Supplied text =
The trial court's order contains the following language: "the [trial court] having considered the arguments of the parties, having reviewed the designated evidence, having determined that the Petition fails to state a claim for which relief may be granted, and having determined that there is no genuine issue of material fact and that the [Estate's] Motion to Dismiss should be GRANTED." Appellant's App. at 8. We note that where the trial court, in ruling on a motion to dismiss, considered matters outside the pleadings, as it did here, the motion should be treated by the trial court and will be reviewed by the Court of Appeals as a motion for summary judgment. See Ind. Trial Rule 12(B); see also Azhar v. Town of Fishers, 744 N.E.2d 947, 950 (Ind. Ct. App. 2001). We further observe that Indiana Trial Rule 56(B) provides, in pertinent part, that: "When any party has moved for summary judgment, the [trial] court may grant summary judgment for any other party upon the issues raised by the motion although no motion for summary judgment is filed by such party.
Discussion and Decision
I. Standard of Review
On review of a trial court's decision to grant or deny summary judgment, we apply the same standard as the trial court: we must decide whether there is a genuine issue of material fact that precludes summary judgment and whether the moving party is entitled to judgment as a matter of law. Carie v. PSI Energy, Inc., 715 N.E.2d 853, 855 (Ind. 1999). Once the moving party has sustained its initial burden of proving the absence of a genuine issue of material fact and the appropriateness of judgment as a matter of law, the party opposing summary judgment must respond by designating specific facts establishing a genuine issue for trial. Stephenson v. Ledbetter, 596 N.E.2d 1369, 1371 (Ind. 1992). We may consider only those portions of the pleadings, depositions, and any other matters specifically designated to the trial court by the parties for purposes of the motion for summary judgment. Ind. Trial Rule 56(C), (H). Any doubt as to the existence of an issue of material fact, or an inference to be drawn from the facts, must be resolved in favor of the nonmoving party. Cowe v. Forum Group, Inc., 575 N.E.2d 630, 633 (Ind. 1991). Although the nonmovant has the burden of demonstrating that the grant of summary judgment was erroneous, we carefully assess the trial court's decision to ensure that the nonmovant was not improperly denied his or her day in court. Colonial Penn Ins. Co. v. Guzorek, 690 N.E.2d 664, 667 (Ind. 1997).

Data records =

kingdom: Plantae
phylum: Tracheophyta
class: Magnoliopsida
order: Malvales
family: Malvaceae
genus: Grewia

...

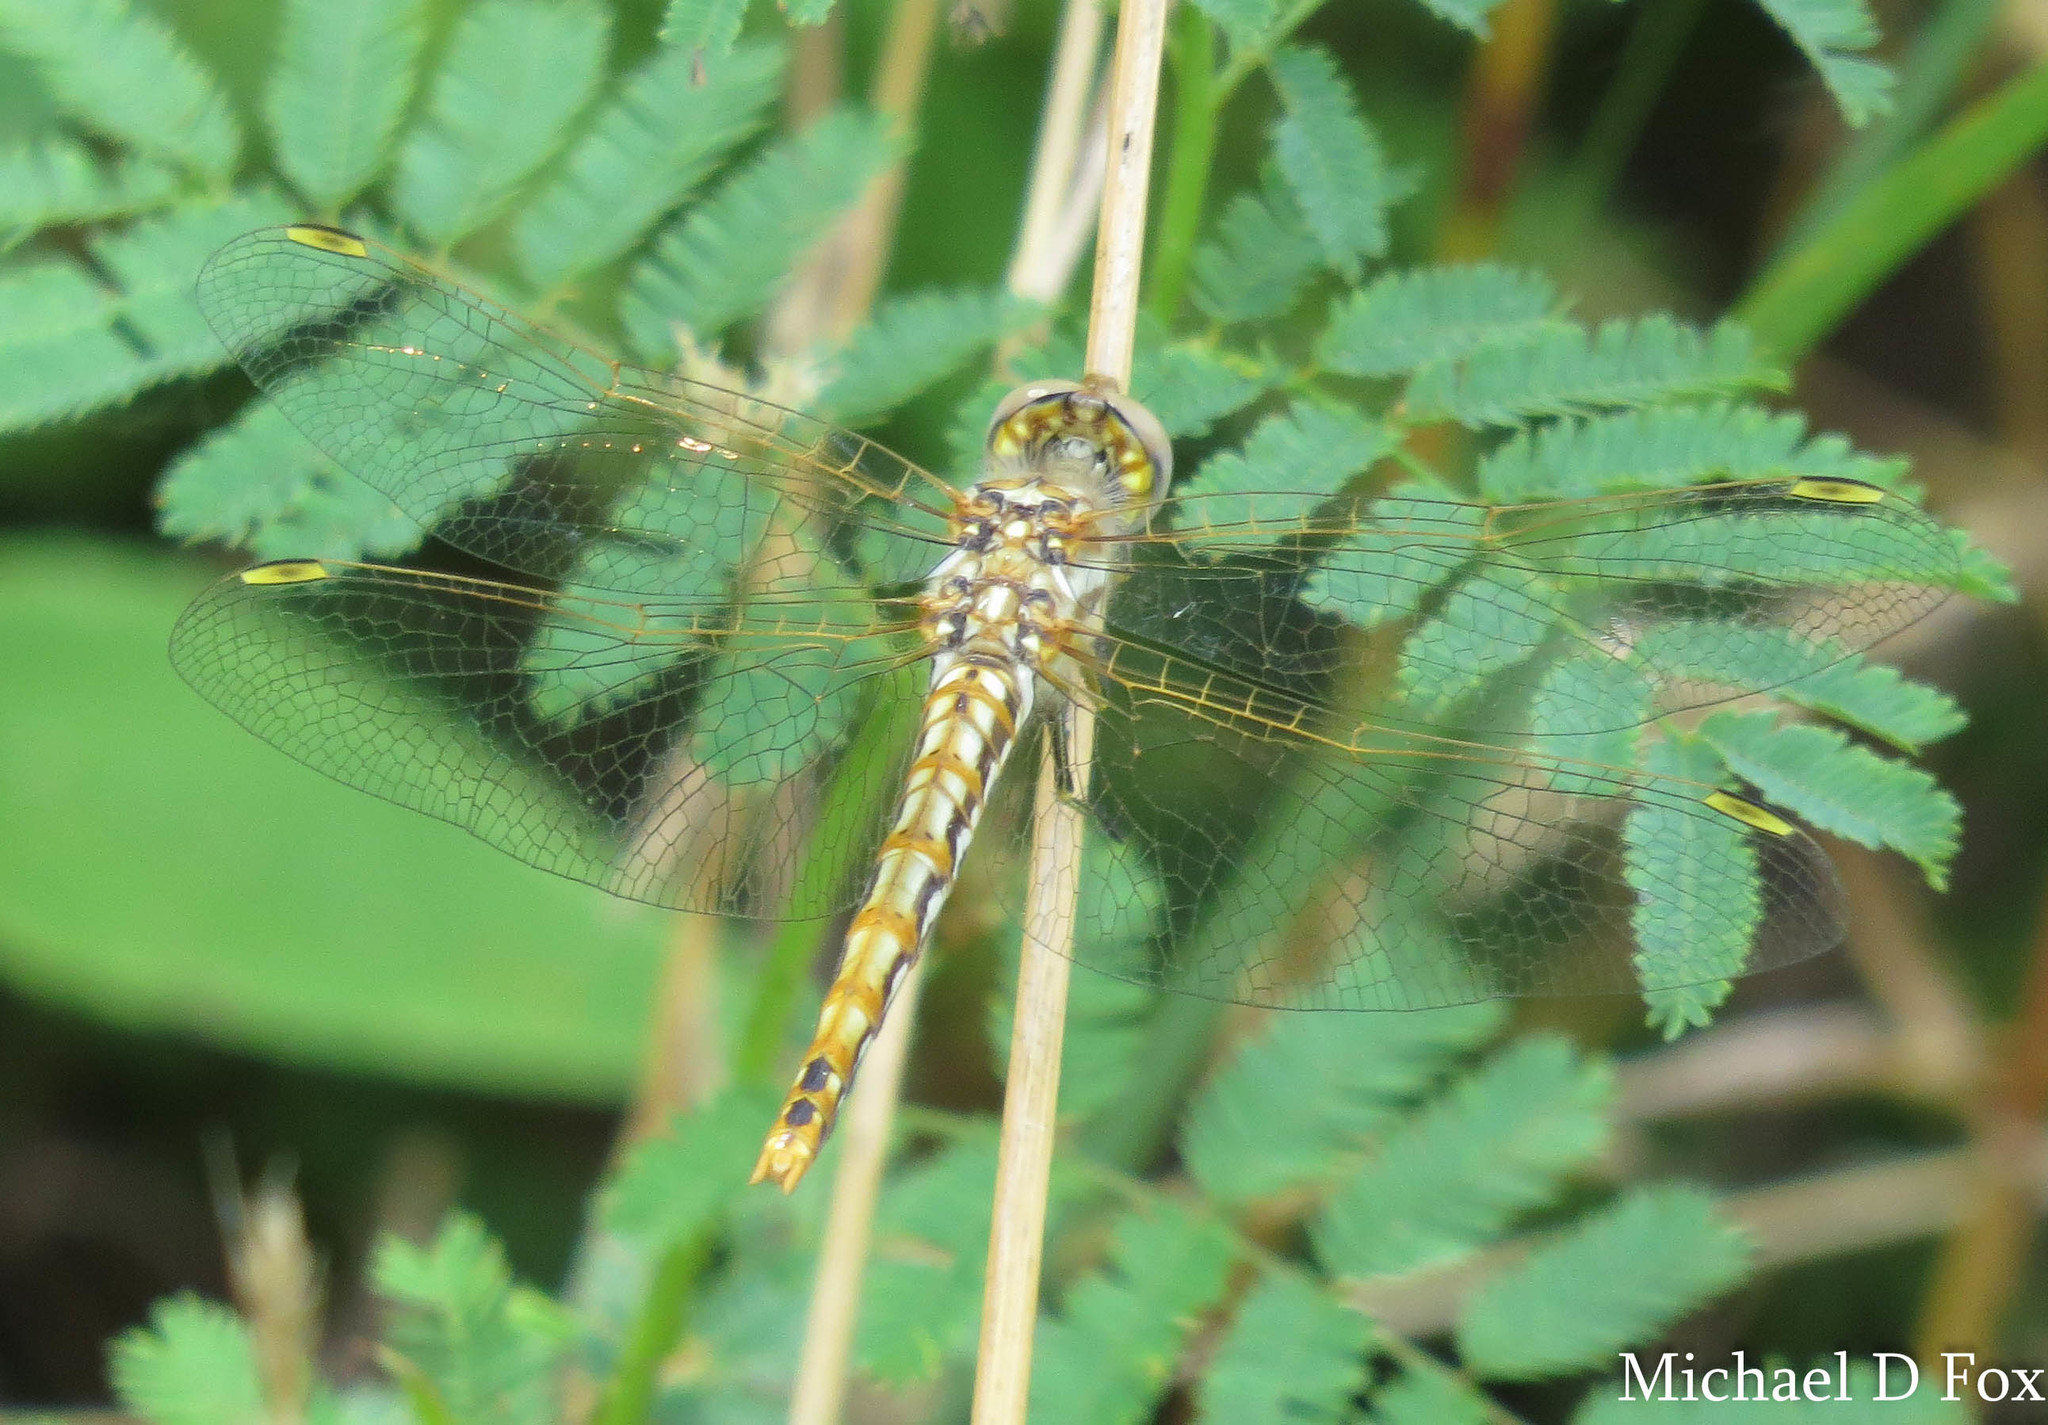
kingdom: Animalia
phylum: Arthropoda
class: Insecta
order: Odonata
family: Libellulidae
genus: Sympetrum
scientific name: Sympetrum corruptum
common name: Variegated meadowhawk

---

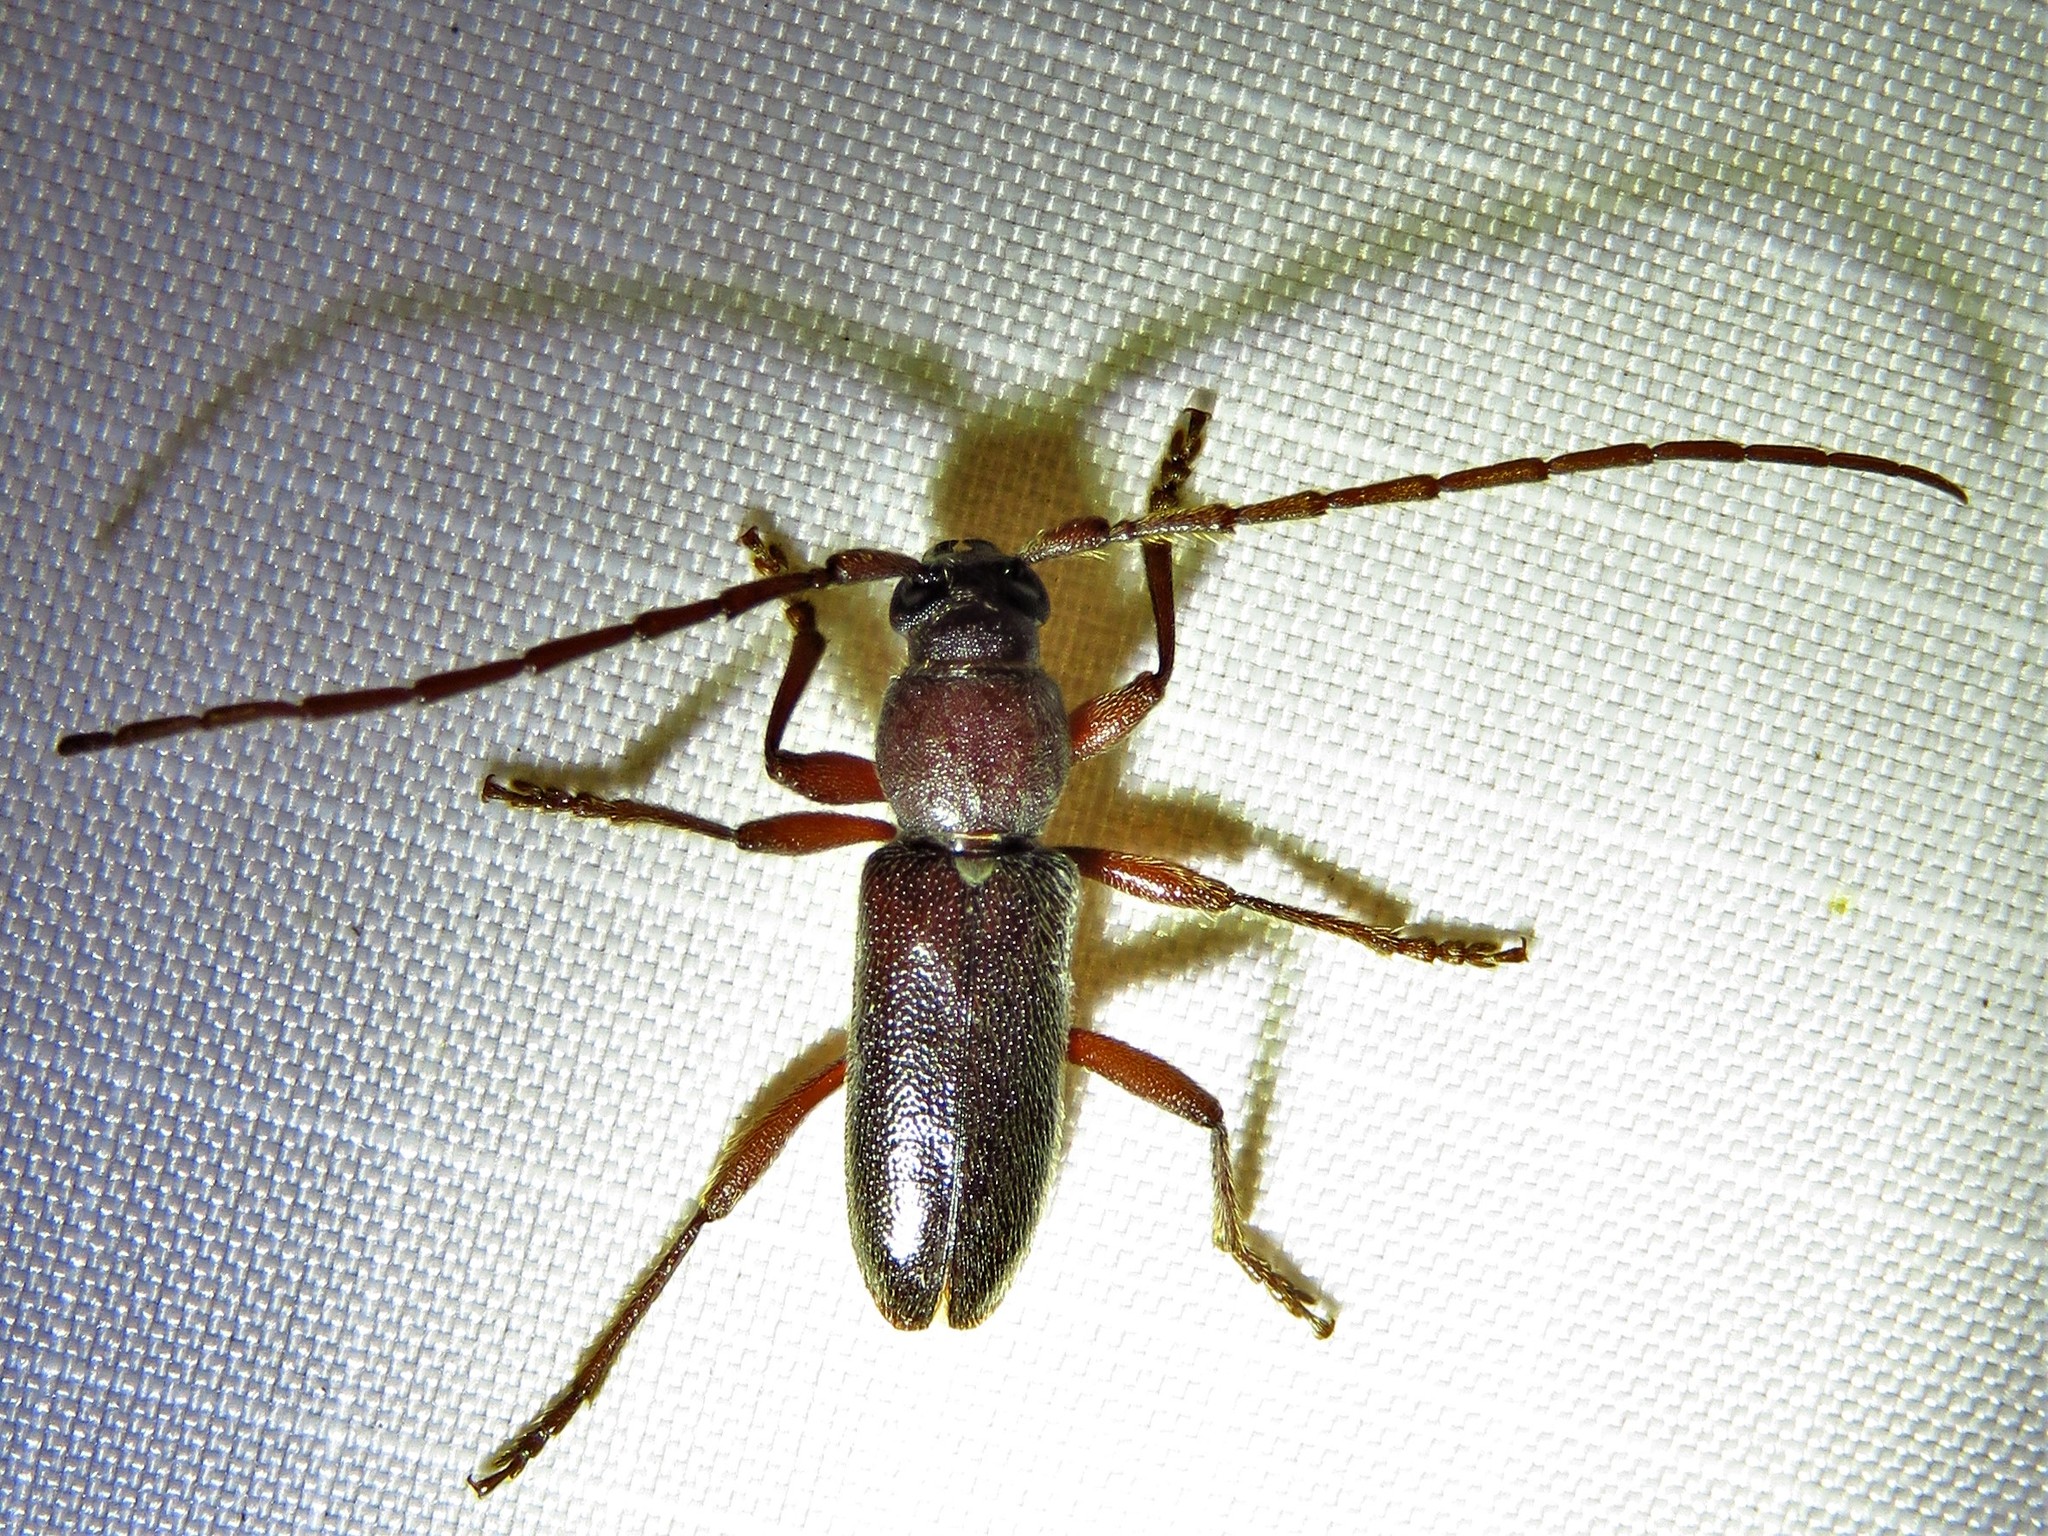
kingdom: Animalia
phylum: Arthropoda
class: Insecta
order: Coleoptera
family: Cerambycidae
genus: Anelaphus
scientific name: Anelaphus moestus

What you need to do = Continue the appellate opinion on summary judgment above, picking up right after its last sentence.

Written answer =
II. Analysis
Beto argues that the trial court erred by granting summary judgment to the Estate because Beto's exercise of the Option, which was made after the company voluntarily dissolved, was permissible under the Act, i.e., specifically, Indiana Code Section 23-18-9-3. On appeal, Beto contends that the trial court's grant of summary judgment was inappropriate not because genuine issues of material fact exist, but rather, because, as a matter of law, it should have been granted in favor of Beto. In addition, we note that the parties appear to agree that, if valid, Beto's exercise of the Option was timely because it occurred prior to December 31, 2002. Thus, the controversy before us arises with respect to whether Beto's exercise of the Option, albeit timely, was binding upon the Estate.
Beto asserts that its exercise of the Option was authorized by the Act because such exercise was an activity appropriate to winding up and liquidating its business affairs. Indiana Code Section 23-18-9-3, which governs a limited liability company's powers of dissolution, provides that:
(a) A dissolved limited liability company may only carry on business that is appropriate to wind up and liquidate its business and affairs, including the following:
(1) Collecting its assets.
(2) Disposing of properties that will not be distributed in kind to members.
(3) Discharging or making provision for discharging liabilities.
(4) Distributing the remaining property among the members.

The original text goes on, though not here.